Not to everyone’s taste, this spicy meaty mush, but I sure do love it, even if it is primarily composed of, in the immortal words of my grandfather, “snouts and assholes.” Probably because I had it when I was small growing up or visiting family outside Philadelphia, but really, this stuff should have a broader appeal if we can all manage to stomach hot dogs. It’s a squarish loaf of ground pork, cornmeal and variable amounts of sausage-like spices, and it can vary in texture when cold from fairly smushy to the firm block we had this time from Dietrich’s Meats.
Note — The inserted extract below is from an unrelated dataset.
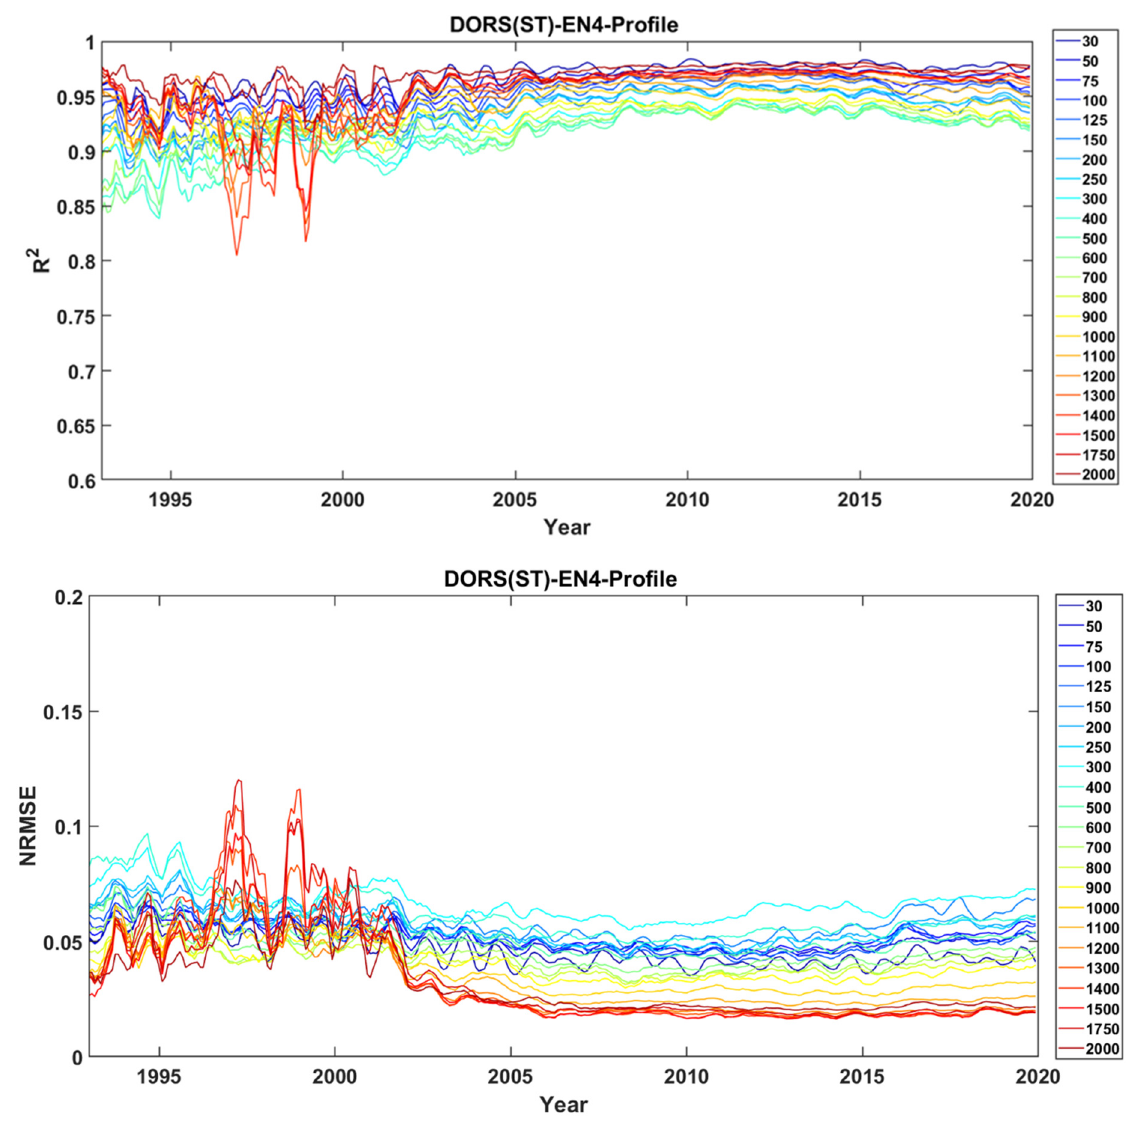
Figure 4. ( a ) Time series mean R 2 and RMSE at different depths for DORS relative to the Argo, IAP, EN4, Ishii, and ARMOR3D datasets. ( b ) Depth-averaged R 2 of DORS relative to the Argo (from 2005 to 2019), IAP, EN4, Ishii, and ARMOR3D datasets over long time series. ( c ) The R 2 and NRMSE at different depths in the upper 2000 m validated by the EN4-Profile dataset from 1993 to 2020. The lines in the figure were smoothed by running a mean filter for 6 months.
It does tend to be a bit tricky to cook, though. You want a nice hard crunchy crust on your slices, but because the inside of the slice gets softer from the heat, it’s a little iffy getting them flipped in the pan without undue mangling. The heat seems to be pretty key to success — you want moderate heat, not too low or it won’t cook fast enough not to stick hard to the pan, and not too high or it’ll burn before it gets cooked properly. Be patient and let that crust form. And don’t use a crappy pan like we did, that seems to have major hot spots despite being made of cast iron. (???) You have to dig hard into the pan with your spatula and get well under the crust to have even a prayer of well-formed scrapple slices hitting your plate. Mom was the only one of us who managed it.
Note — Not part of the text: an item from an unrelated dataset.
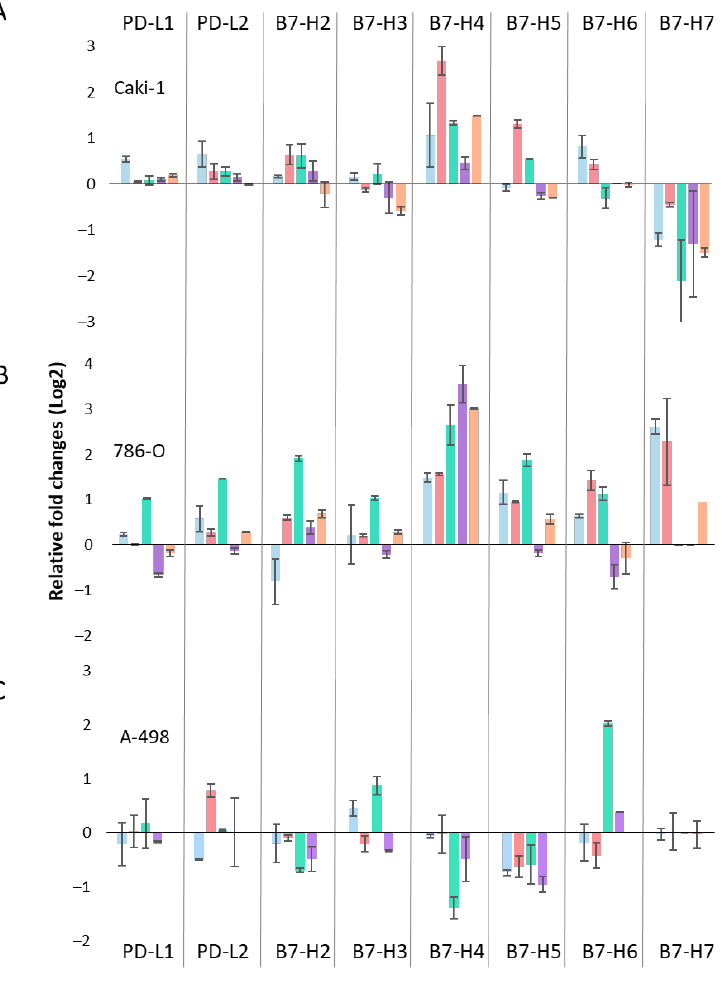
Figure 2. B7 family gene expression upon treatment with tyrosine kinase inhibitors or with mTOR inhibitors. B7 family gene expression in Caki-1 ( A ), 786-O ( B ), and A-498 ( C ) cells upon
Even if you end up with a jagged pile of crunchy brown & smushy gray crud on your plate, however, it will be delicious: meaty, soft, crunchy, savory. This batch was less highly spiced than some I’ve had, but rather meatier. I suspect the fine folks at Dietrich’s pride themselves on the quality of their meat and the lack of fillers in their scrapple. Fantastic with eggs and ketchup and toast.

easy as, uh, pizza pie

Got the idea from da*xiang to make salami/cheese rollups using Trader Joe’s pizza dough, and finally tried it out on the family this week. Works great! Easy as can be, just buy the 99-cent dough, stretch it out on a board into a rectangle, rub with a bit of olive oil, layer in whatever you got in the way of thin sliced cured meat & cheese — I used oregano salami from Salumi and stanky aged provolone from Tony’s Colonial on Federal Hill in Providence, so this was pedigreed pizza roll — then roll it up the long way, so you get a nice snake of pizza. I layered my fillings closer to one long side than the other, sort of the way you do with makizushi, which worked out well.
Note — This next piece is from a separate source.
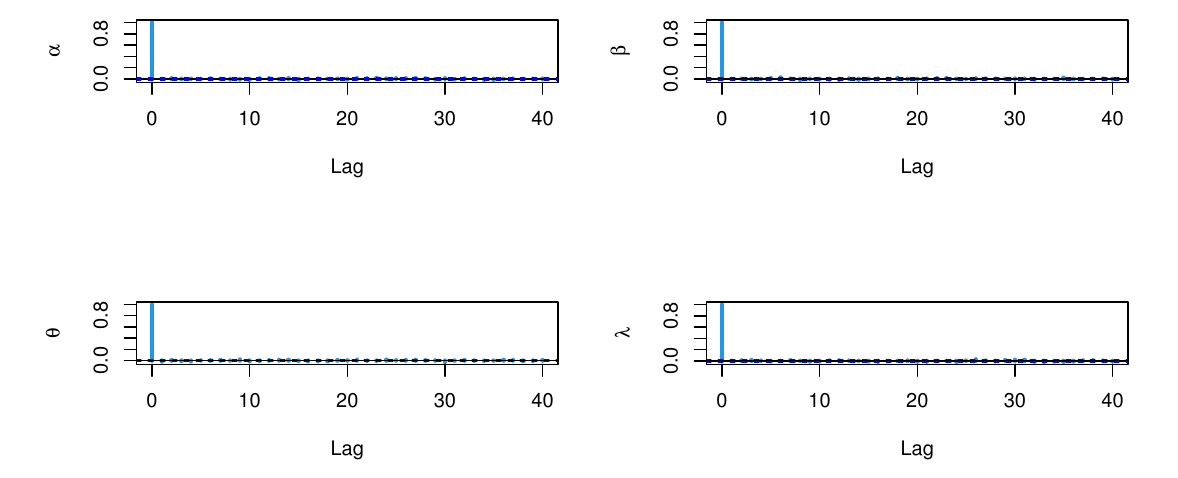
Figure 10. ACF test plots for parameters of TLMW model for COVID-19 data.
I cut mine in half so it fit onto the baking sheet, then rubbed the top with a bit more oil. I tried a bit of shaved cheese on top of part of it, but my parents only have a (seriously crappy) convection oven, so that ended up more burned than useful — you may have better luck with this approach in a sane oven. However, the rest of it was fabu — very very crunchy crust, nice soft savory yeasty insides, all in cute tidy little bite size slices. Perfect for a casual gathering or cocktail party. Yum yum.